A "VELHINHA"...E O MORENO JAMBO

Um dia desses aconteceu comigo:

Era dia de aula, assunto algo inédito que os professores haviam nos preparado para as próximas acaloradas discussões e eu entrava no anfiteatro algo atrasada.

Não é do meu costume, odeio atrasos. Mas naquele dia quebrei o protocolo por razões justificáveis.

Dentro daquele obrigatório jeitinho educado das "boas maneiras" para tais situações, e para não atrapalhar ninguém, eu pedia gentilmente por licença, me encolhia toda para passar naquele corredor estreito, por entre as cadeiras enfileiradas de alunos sentados e bem atentos a frente do telão, algo bem na penumbra mesmo, pois a luz que ali nos ofuscava os olhos vinha apenas do projetor.

Quero dizer...mais ou menos.

De repente, bem ao acaso, sentei ao lado dum holofote: e era impossível não percebê-lo todo iluminado.

Pedi licença, ele prontamente me permitiu com um largo sorriso e eu me sentei ao seu lado.

Não sei, sempre costumo dizer desde lá dos velhos tempos de trás, que beleza muita me intimida.

De fato ele era de intimidar.

Muito bonito, porte atlético, moreno jambo, cabelos lisos pretos e brilhantes, algo desalinhados ao acaso, dentes bem alvos que estruturavam aquele sorriso a emoldurar seu belo e jovem rosto másculo, por vezes delineado na penumbra do anfiteatro, de barba caprichosamente semi-cerrada com numa relva verde num vale dum paraíso indecifrável, a exalar nuanças dóceis duma brisa de perfume amadeirado.
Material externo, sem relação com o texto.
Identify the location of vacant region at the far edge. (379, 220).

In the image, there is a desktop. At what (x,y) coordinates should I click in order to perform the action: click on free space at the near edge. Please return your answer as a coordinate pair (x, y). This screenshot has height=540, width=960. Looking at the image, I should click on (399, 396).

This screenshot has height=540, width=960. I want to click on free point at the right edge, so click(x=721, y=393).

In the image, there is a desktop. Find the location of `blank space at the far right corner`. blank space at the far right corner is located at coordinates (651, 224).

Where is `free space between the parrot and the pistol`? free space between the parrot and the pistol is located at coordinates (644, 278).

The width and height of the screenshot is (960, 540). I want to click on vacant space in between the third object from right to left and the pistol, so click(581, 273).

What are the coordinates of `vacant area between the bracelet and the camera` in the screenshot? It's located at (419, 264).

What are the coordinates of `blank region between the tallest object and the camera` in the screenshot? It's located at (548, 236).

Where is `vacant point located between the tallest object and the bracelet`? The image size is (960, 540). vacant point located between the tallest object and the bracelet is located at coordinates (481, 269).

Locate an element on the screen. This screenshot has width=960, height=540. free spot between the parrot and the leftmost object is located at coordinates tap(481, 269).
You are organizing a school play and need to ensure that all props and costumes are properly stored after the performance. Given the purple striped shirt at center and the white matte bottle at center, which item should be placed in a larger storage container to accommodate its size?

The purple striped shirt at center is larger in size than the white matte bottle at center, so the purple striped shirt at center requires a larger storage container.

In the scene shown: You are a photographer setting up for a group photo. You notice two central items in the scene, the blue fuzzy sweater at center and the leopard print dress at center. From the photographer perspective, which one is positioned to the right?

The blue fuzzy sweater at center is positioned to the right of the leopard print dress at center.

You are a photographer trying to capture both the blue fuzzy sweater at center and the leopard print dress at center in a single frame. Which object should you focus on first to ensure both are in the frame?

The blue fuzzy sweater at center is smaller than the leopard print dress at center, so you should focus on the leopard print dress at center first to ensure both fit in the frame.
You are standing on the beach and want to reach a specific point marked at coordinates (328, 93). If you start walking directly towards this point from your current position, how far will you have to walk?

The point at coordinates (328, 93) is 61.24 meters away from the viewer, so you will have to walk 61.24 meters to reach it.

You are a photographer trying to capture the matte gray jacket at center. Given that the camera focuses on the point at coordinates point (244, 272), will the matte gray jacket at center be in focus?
Poesia? Pode ser, mas era poesia real.

Eu sinceramente não sei como pude enxergá-lo rapida e tão minunciosamente naquele escuro todo...ainda mais sem óculos.

Mas ele tinha um defeito também rapidamente perceptível: não parecia lá muito atento à fala do professor. Conectado sem parar no seu smartfone, numa postura meio largada na cadeira, talvez irreverência própria do seu tempo, abdicava do telão a nossa frente para viajar animadamente pela telinha "touch- screen" da sua rede social.

Lá pelas tantas eu precisava dum dado que talvez ele soubesse: a idade da protagonista do assunto da aula, dentro daquilo que se discutia. Era um dado bem importante.

"Você sabe a idade dela, por favor?-cheguei atrasada e peguei a discussão andando"- juro, juro que perguntei com todo o interesse do mundo pela idade "dela", que era sim um dado bem necessário ao sucesso da nossa discussão, todavia "nadinha" necessário para ele.

"Hã, como, a idade dela?-ah sim, péra aí que vou perguntar pra alguém...ei cara, cê sabe a idade dela?"

Bem, fiquei ali esperando que ele encontrasse "alguém" que como eu tivesse o mesmo interesse por aquele tempinho dela.Só por um momentinho, ao menos.

Depois que minha pergunta rolou pelo anfiteatro inteiro, bem no tempo deles, enfim, ele me conscientizou da minha cronologia: "é...cinquenta e um anos...bem velhinha já...".

Eu não sei porque ainda não parei de fazer certas perguntas...pelo tempo.